New Writing at the Globe

This year the Globe is premiering two expansive works:

The Frontline

by Ché Walker

6 July - 17 August

'The brusque, bathetic poetry of back-street Camden is walker’s lingua franca. Flesh and blood and honour are his themes' Time Out on Flesh Wound

Saturday night outside Camden tube; god, strip bars, weed, crack, lost old men, unemployed actors and vegans all collide in a riptide of chaos on the streets of London. There’s Beth the reformed Christian and Erkenwald the hot-dog seller, old Ragdale on a quest to find his daughter, Mordechai Thurrock the actor-playwright and egomaniac, and Cockburn, Elliot and Clayton the dealers and junkies, whose trade both sustains and destroys the lives of those around them.

In this vibrant and blackly comic new play, a dozen private stories emerge, and their voices give utterance to a storm of subjects and feelings: pop culture and sexual fantasy, the ruins of empire and the delusions of religion, foreign oil and prehistoric London. Ché Walker, winner of the George Devine Award, and regular playwright for the Royal Court, brings to the Globe stage a panorama of contemporary London, encompassing the cruel and the tender, the gutter and the stars.

Contains bad language, and strong content.

Liberty

by Glyn Maxwell

31 August - 4 October

Director: Guy Retallack

'Glyn Maxwell is the best dramatic poet now at work in English' Daily Telegraph

April 1793, the French Revolution is four years old and the Committee of Public Safety under Robespierre finds threats to national liberty at home and abroad. When Gamelin, an ambitious and idealistic young magistrate, joins a group of old friends for a picnic outside Paris, the ties of love and affection can take the strain. But how strong will they prove when Gamelin is given power over life and death, and the new republic plunges from high idealism to mob rule and state terror?

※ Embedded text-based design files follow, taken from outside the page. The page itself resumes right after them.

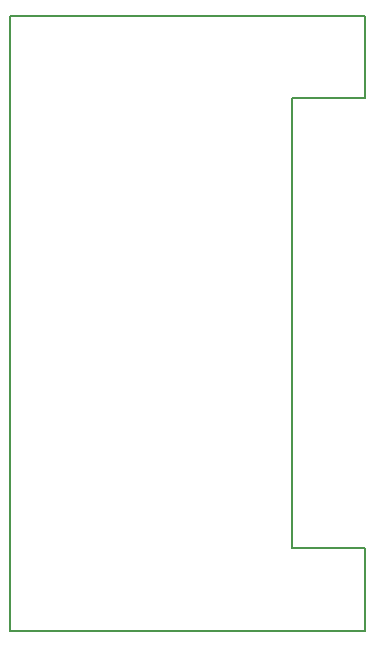
<source format=gm1>
%TF.GenerationSoftware,KiCad,Pcbnew,(5.1.9)-1*%
%TF.CreationDate,2021-12-31T02:05:01-06:00*%
%TF.ProjectId,BreadBoardPowerSupply,42726561-6442-46f6-9172-64506f776572,rev?*%
%TF.SameCoordinates,Original*%
%TF.FileFunction,Profile,NP*%
%FSLAX46Y46*%
G04 Gerber Fmt 4.6, Leading zero omitted, Abs format (unit mm)*
G04 Created by KiCad (PCBNEW (5.1.9)-1) date 2021-12-31 02:05:01*
%MOMM*%
%LPD*%
G01*
G04 APERTURE LIST*
%TA.AperFunction,Profile*%
%ADD10C,0.150000*%
%TD*%
G04 APERTURE END LIST*
D10*
X153416000Y-72517000D02*
X123317000Y-72517000D01*
X153416000Y-79502000D02*
X153416000Y-72517000D01*
X147193000Y-79502000D02*
X153416000Y-79502000D01*
X147193000Y-117602000D02*
X147193000Y-79502000D01*
X153416000Y-117602000D02*
X147193000Y-117602000D01*
X153416000Y-124587000D02*
X153416000Y-117602000D01*
X123317000Y-124587000D02*
X153416000Y-124587000D01*
X123317000Y-72517000D02*
X123317000Y-124587000D01*
M02*

</source>
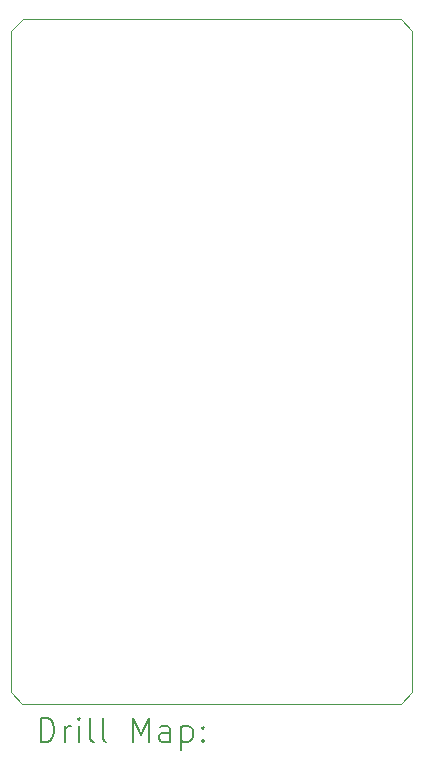
<source format=gbr>
%TF.GenerationSoftware,KiCad,Pcbnew,8.0.5*%
%TF.CreationDate,2025-01-09T14:40:58-04:00*%
%TF.ProjectId,RAMAUXB_V2,52414d41-5558-4425-9f56-322e6b696361,rev?*%
%TF.SameCoordinates,Original*%
%TF.FileFunction,Drillmap*%
%TF.FilePolarity,Positive*%
%FSLAX45Y45*%
G04 Gerber Fmt 4.5, Leading zero omitted, Abs format (unit mm)*
G04 Created by KiCad (PCBNEW 8.0.5) date 2025-01-09 14:40:58*
%MOMM*%
%LPD*%
G01*
G04 APERTURE LIST*
%ADD10C,0.100000*%
%ADD11C,0.200000*%
G04 APERTURE END LIST*
D10*
X11000000Y-8803000D02*
X7800000Y-8803000D01*
X11100000Y-8903000D02*
X11100000Y-14504000D01*
X7799000Y-14604000D02*
X7800000Y-14604000D01*
X11100000Y-14504000D02*
X11000000Y-14604000D01*
X7699000Y-14504000D02*
X7799000Y-14604000D01*
X7800000Y-8803000D02*
X7700000Y-8903000D01*
X7699000Y-8903000D02*
X7699000Y-14504000D01*
X7700000Y-8903000D02*
X7699000Y-8903000D01*
X11000000Y-8803000D02*
X11100000Y-8903000D01*
X11000000Y-14604000D02*
X7800000Y-14604000D01*
D11*
X7954777Y-14920484D02*
X7954777Y-14720484D01*
X7954777Y-14720484D02*
X8002396Y-14720484D01*
X8002396Y-14720484D02*
X8030967Y-14730008D01*
X8030967Y-14730008D02*
X8050015Y-14749055D01*
X8050015Y-14749055D02*
X8059539Y-14768103D01*
X8059539Y-14768103D02*
X8069062Y-14806198D01*
X8069062Y-14806198D02*
X8069062Y-14834769D01*
X8069062Y-14834769D02*
X8059539Y-14872865D01*
X8059539Y-14872865D02*
X8050015Y-14891912D01*
X8050015Y-14891912D02*
X8030967Y-14910960D01*
X8030967Y-14910960D02*
X8002396Y-14920484D01*
X8002396Y-14920484D02*
X7954777Y-14920484D01*
X8154777Y-14920484D02*
X8154777Y-14787150D01*
X8154777Y-14825246D02*
X8164301Y-14806198D01*
X8164301Y-14806198D02*
X8173824Y-14796674D01*
X8173824Y-14796674D02*
X8192872Y-14787150D01*
X8192872Y-14787150D02*
X8211920Y-14787150D01*
X8278586Y-14920484D02*
X8278586Y-14787150D01*
X8278586Y-14720484D02*
X8269062Y-14730008D01*
X8269062Y-14730008D02*
X8278586Y-14739531D01*
X8278586Y-14739531D02*
X8288110Y-14730008D01*
X8288110Y-14730008D02*
X8278586Y-14720484D01*
X8278586Y-14720484D02*
X8278586Y-14739531D01*
X8402396Y-14920484D02*
X8383348Y-14910960D01*
X8383348Y-14910960D02*
X8373824Y-14891912D01*
X8373824Y-14891912D02*
X8373824Y-14720484D01*
X8507158Y-14920484D02*
X8488110Y-14910960D01*
X8488110Y-14910960D02*
X8478586Y-14891912D01*
X8478586Y-14891912D02*
X8478586Y-14720484D01*
X8735729Y-14920484D02*
X8735729Y-14720484D01*
X8735729Y-14720484D02*
X8802396Y-14863341D01*
X8802396Y-14863341D02*
X8869063Y-14720484D01*
X8869063Y-14720484D02*
X8869063Y-14920484D01*
X9050015Y-14920484D02*
X9050015Y-14815722D01*
X9050015Y-14815722D02*
X9040491Y-14796674D01*
X9040491Y-14796674D02*
X9021444Y-14787150D01*
X9021444Y-14787150D02*
X8983348Y-14787150D01*
X8983348Y-14787150D02*
X8964301Y-14796674D01*
X9050015Y-14910960D02*
X9030967Y-14920484D01*
X9030967Y-14920484D02*
X8983348Y-14920484D01*
X8983348Y-14920484D02*
X8964301Y-14910960D01*
X8964301Y-14910960D02*
X8954777Y-14891912D01*
X8954777Y-14891912D02*
X8954777Y-14872865D01*
X8954777Y-14872865D02*
X8964301Y-14853817D01*
X8964301Y-14853817D02*
X8983348Y-14844293D01*
X8983348Y-14844293D02*
X9030967Y-14844293D01*
X9030967Y-14844293D02*
X9050015Y-14834769D01*
X9145253Y-14787150D02*
X9145253Y-14987150D01*
X9145253Y-14796674D02*
X9164301Y-14787150D01*
X9164301Y-14787150D02*
X9202396Y-14787150D01*
X9202396Y-14787150D02*
X9221444Y-14796674D01*
X9221444Y-14796674D02*
X9230967Y-14806198D01*
X9230967Y-14806198D02*
X9240491Y-14825246D01*
X9240491Y-14825246D02*
X9240491Y-14882388D01*
X9240491Y-14882388D02*
X9230967Y-14901436D01*
X9230967Y-14901436D02*
X9221444Y-14910960D01*
X9221444Y-14910960D02*
X9202396Y-14920484D01*
X9202396Y-14920484D02*
X9164301Y-14920484D01*
X9164301Y-14920484D02*
X9145253Y-14910960D01*
X9326205Y-14901436D02*
X9335729Y-14910960D01*
X9335729Y-14910960D02*
X9326205Y-14920484D01*
X9326205Y-14920484D02*
X9316682Y-14910960D01*
X9316682Y-14910960D02*
X9326205Y-14901436D01*
X9326205Y-14901436D02*
X9326205Y-14920484D01*
X9326205Y-14796674D02*
X9335729Y-14806198D01*
X9335729Y-14806198D02*
X9326205Y-14815722D01*
X9326205Y-14815722D02*
X9316682Y-14806198D01*
X9316682Y-14806198D02*
X9326205Y-14796674D01*
X9326205Y-14796674D02*
X9326205Y-14815722D01*
M02*

</source>
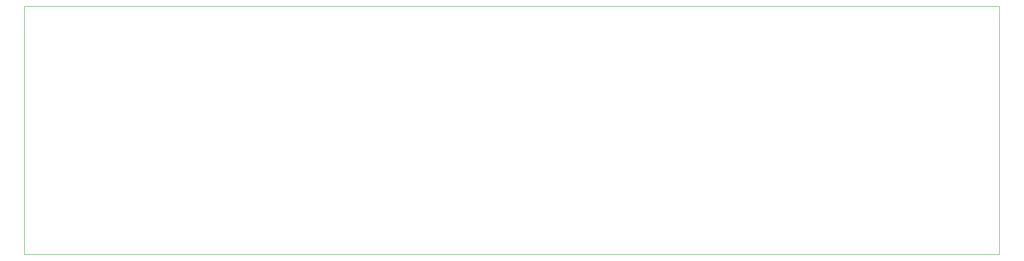
<source format=gko>
G04 #@! TF.FileFunction,Profile,NP*
%FSLAX46Y46*%
G04 Gerber Fmt 4.6, Leading zero omitted, Abs format (unit mm)*
G04 Created by KiCad (PCBNEW 4.0.2-stable) date Thursday, June 23, 2016 'PMt' 05:50:02 PM*
%MOMM*%
G01*
G04 APERTURE LIST*
%ADD10C,0.150000*%
G04 APERTURE END LIST*
D10*
X29083000Y-19558000D02*
X29083000Y-114000000D01*
X399542000Y-19558000D02*
X29083000Y-19558000D01*
X399542000Y-114000000D02*
X399542000Y-19558000D01*
X29083000Y-114000000D02*
X399542000Y-114000000D01*
M02*

</source>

Private jealousies and public fears, old alliances and new ideologies, panic legislation and political correctness all combine in this thrilling adaptation of Anatole France’s 1912 novel Les Dieux ont Soif. The poet Glyn Maxwell (whose Lifeblood was voted best play by the British Theatre Guide in 2005) brings a colloquial verse of great fluidity and immediacy to a story that is both fresh and relevant.

A co-production with Lifeblood Theatre Company.